Clearly, tornados, have the greatest impact on human health and their impact should be considered carefully for urban planners. Distant second and third place event types are Heat and Thunderstorms/Wind.
To expore this, let’s consider the cumulative distribution function of the underlying economic impact data, rolled up by event type:
ggplot(data=data[damage > 0, .(damage = sum(damage)), by=EventTypeClean], mapping=aes(x=damage/1e9)) +
stat_ecdf(geom="step") +
scale_x_continuous(name = "Storm Economic Damage ($B)\nRank order of Event Type by Damage") +
scale_y_continuous(name = "CDF", labels = percent) +
ggtitle("Cumulative Distribution Function of Damage by Event Type")

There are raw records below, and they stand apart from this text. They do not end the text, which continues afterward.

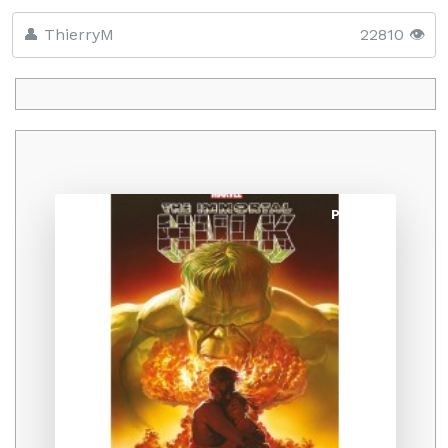
👤 ThierryM
22810 👁️
Promo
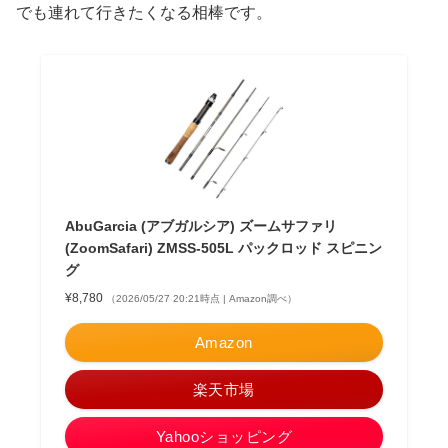
でも連れて行きたくなる相棒です。
AbuGarcia (アブガルシア) ズームサファリ
(ZoomSafari) ZMSS-505L パックロッド スピニン
グ
¥8,780
（2026/05/27 20:21時点 | Amazon調べ）
Amazon
楽天市場
Yahooショッピング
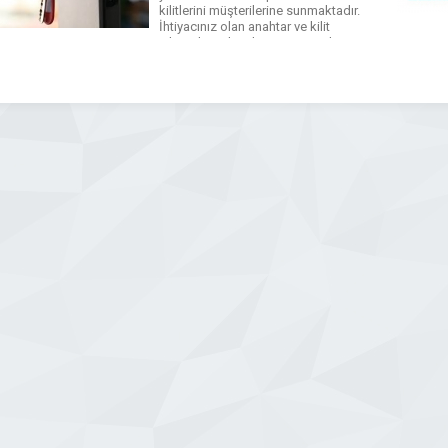
kilitlerini müşterilerine sunmaktadır.
İhtiyacınız olan anahtar ve kilit
işlerinde sizlere hizmet vermek için
çalışan firmamız hafta içi ve cumartesi
günü de odunpazarında çilingir
anahtarcı servisi ihtiyacınızda
hizmetinizdedir. Ev oto kasa […]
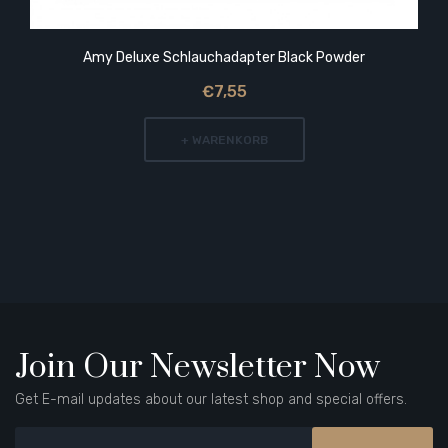
Amy Deluxe Schlauchadapter Black Powder
€7,55
+ WARENKORB
Join Our Newsletter Now
Get E-mail updates about our latest shop and special offers.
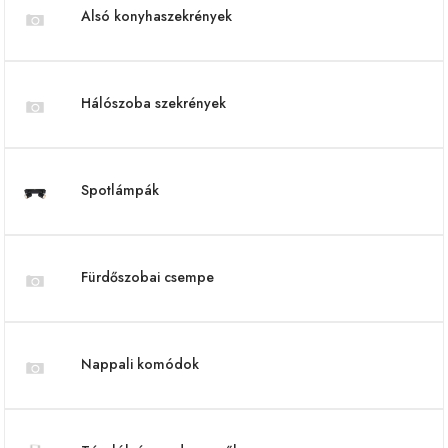
Alsó konyhaszekrények
Hálószoba szekrények
Spotlámpák
Fürdőszobai csempe
Nappali komódok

Caption: The CDF shows both that many event types have zero economic consequence and a few have large impacts.
This is very difficult to glean much from the graph because the distribution is so long-tailed. The one aspect that we can clearly see is that most event types have zero or near zero economic consequence. It may be easier to see the events with significant consequence if we just look at a table of results of the top 20 event types, sorted in descending order by total economic damage. Here are our results:
format_big <- function(x) { return( format(round(x/1e9, 1), big.mark = ',', big.interval = 3L) ) }
tableToGrob <- copy(data)
tableToGrob <- tableToGrob[, .(propertyDamage = sum(propertyDamage), cropDamage=sum(cropDamage), damage=sum(damage)), by=EventTypeClean][order(-damage)][1:20]
tableToGrob[, `:=` (propertyDamage = format_big(propertyDamage),
cropDamage = format_big(cropDamage),
damage = format_big(damage))]
setnames(tableToGrob, c("EventTypeClean", "propertyDamage", "cropDamage", "damage"),
c('Event Type', 'Property Damage\n($B)', 'Crop Damage\n($B)', 'Total Damage\n($B)'))
grid.arrange(tableGrob(tableToGrob, theme = ttheme_minimal(), rows = NULL))
# fraction caused by top 20 events:
top20economic <- round(data[order(-damage)][1:20][, sum(damage)]/sum(data$damage)*100,0)
Caption: Table with Top 20 Economic Damage Event Types
This shows that hurricanes and floods should receive the vast majority of focus for urban safety planning. We should be somewhat cautious of any of our conclusions here, given that the top 20 events account for 84% of all economic consequences over the last 25 years.
Tornados, heat and Thunderstorms/Wind are the three most dangerous storm event types (i.e., highest impact to human health) in the United States over the last 25 years. Hurricanes, floods and tornados, however, have had the most significant economic impacts. Planning for urban centers should determine how these types of storm can effect the specific city environment and look for ways to protect people and property should a city be unfortunate enough to experience a devastating storm. Further study is required to help urban planners better understand the specific risks for their geography and what the optimal understanding of human health is with regards to the balance between injuries and fatalities.